KABUL, 23 Feb 2006 (IRIN) - The United Nations' new top envoy to Afghanistan has called on militants to stop attacking educational institutions, following a series of attacks on schools and teachers in the restive south of the country.

"I cannot understand why anyone would target schools and teachers. These attacks amount to a denial of the human right to education for Afghanistan’s children,” Tom Koenigs, the UN Special Representative to Afghanistan told reporters during his first briefing in the Afghan capital, Kabul, on Thursday.

“I can only appeal to those who apparently disagree with the development Afghanistan takes, 'Leave Afghanistan's children alone’,” Koenigs noted, adding that the UN would help the government to boost the war-ravaged country's educational system.

"The United Nations Children's Fund (UNICEF) will help to reopen schools which have been attacked as soon as possible," Koenigs maintained.

Suspected Taliban militants, battling US-led coalition and government forces, have recently launched numerous attacks on schools and teachers in the southern Kandahar and Helmand provinces, with militants setting fire to at least 15 schools in Helmand alone since last year. According to officials, around 200 other schools have been closed in the southern provinces of Zabul, Kandahar, Helmand, and Urozgan due to insecurity.

Koenigs, 62, who had previously worked on the same post in Guatemala and also served as a senior official with the UN mission in Kosovo, replaces Jean Arnault, who had been UN Secretary-General Kofi Annan's special representative in the Central Asian state since early 2004.

Commenting on the insecurity in the post-conflict country, the UN chief said it was proving one of the main obstacles to development in Afghanistan, which is still recovering from a quarter century of conflict.

"The security situation changes everyday...one of the main problems for economic and social development is the security situation," Koenigs noted.

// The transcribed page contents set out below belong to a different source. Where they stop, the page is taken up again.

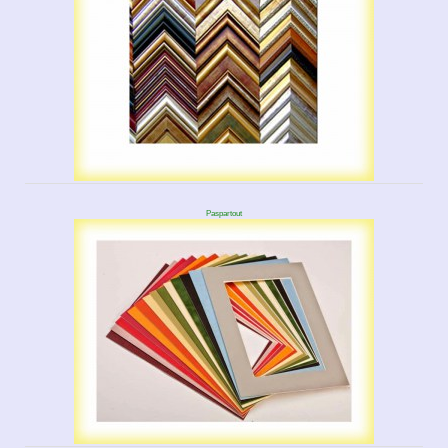
Paspartout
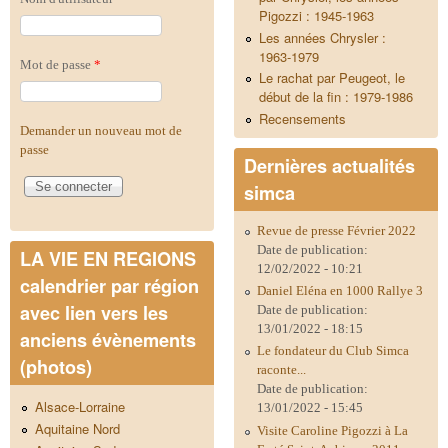
Pigozzi : 1945-1963
Les années Chrysler :
1963-1979
Mot de passe
*
Le rachat par Peugeot, le
début de la fin : 1979-1986
Recensements
Demander un nouveau mot de
passe
Dernières actualités
simca
Revue de presse Février 2022
Date de publication:
LA VIE EN REGIONS
12/02/2022 - 10:21
calendrier par région
Daniel Eléna en 1000 Rallye 3
avec lien vers les
Date de publication:
13/01/2022 - 18:15
anciens évènements
Le fondateur du Club Simca
(photos)
raconte...
Date de publication:
Alsace-Lorraine
13/01/2022 - 15:45
Aquitaine Nord
Visite Caroline Pigozzi à La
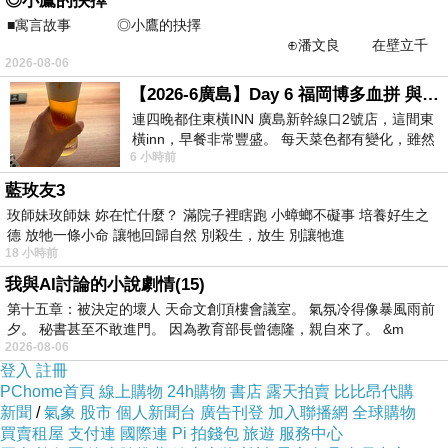
◎小鷹的抉擇
■寓言故事 ◎小鷹的抉擇
車到達在問路，所以就結伴去登初音山。大體來說山路還
⊕潘文良 在壁立千
算好爬，不過因為山勢陡，近山頂有許多要拉繩的地方。
2026-08-06
仞的懸崖上，有一座遮天蔽
整個路程大約30-50分鐘。山上可以把海邊的花蓮看得很完
【2026-6廣島】Day 6 福岡博多血拼 與機場接送少年司機深夜對談
連四晚都住東橫INN 廣島新幹線口2號店，這間東
整。一覽無遺，展望非常好。可惜一路上只有少許菇菇(華
橫inn，早餐非常豐盛。 每天菜色都有變化，雖然
優雅波邊革菌)
麗木丸菌、褶紋鬼傘、
可拍。但是在初音
6 小時前
看到工作人員拿出料理包加熱，但
山三角點旁居然放了一個塑膠桶，裡面有個大大的蛙卵
藍玫友3
泡！仔細一看，裡面還有大大小小很漂亮的樹蛙在水裡和
玫師妹玫師妹 妳在忙什麼？ 滿院子裡瞎跑 小蟑螂不礙事 培養好生之
德 放牠一條小命 讓牠回歸自然 別殺生，放生 別讓牠進
在交配！
爬完初音山後就回民宿休息，晚上和甥女會合吃
18 小時前
飯。
我與AI討論的小說劇情(15)
第三天路程較遠，從花蓮騎車去鯉魚潭，鯉魚潭旁有一座
第十五章：被決定的壞人 天命文創頂樓會議室。 氣氛冷得像暴風雨前
夕。 秘書甚至不敢進門。 因為教育部長曾德隆，親自來了。 &m
鯉魚山，上面有座公視的發射台。原來的山路因為地震封
2026-08-06
閉禁止進入了，聽說是因為和震央的地震帶是同一條所以
登入
註冊
PChome首頁
線上購物
24h購物
書店
露天拍賣
比比昂代購
被封閉，不過上公視發射台的產業道路沒封閉，而產業道
新聞
/
氣象
股市
個人新聞台
廣告刊登
加入聯播網
全球購物
路的終點離鯉魚山三角點只有六百公尺。所以就捨登山路
買賣租屋
支付連
國際連
Pi 拍錢包
旅遊
服務中心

But he also expressed optimism and hope over the country's future. "People on all levels have to understand security is most needed for all other development,” he said, adding: "I do hope and I am always optimistic that those who disagree pronounce disagreement in a peaceful form, because the election [say which and when?] has given the possibility of opposing in a democratic and peaceful form."

Insecurity remains a major problem for Afghanistan, where about 1,600 people were killed last year in militant violence, making 2005 the deadliest year since the collapse of the hardline Taliban regime in 2001.

The UN special representative said that the UN would soon form a monitoring committee to overlook the implementation of the recently agreed upon Afghan Compact, a document outlying a basic framework for development for the country and international participation for the next five years. It was finalised at a donors’ conference on Afghanistan in London in January.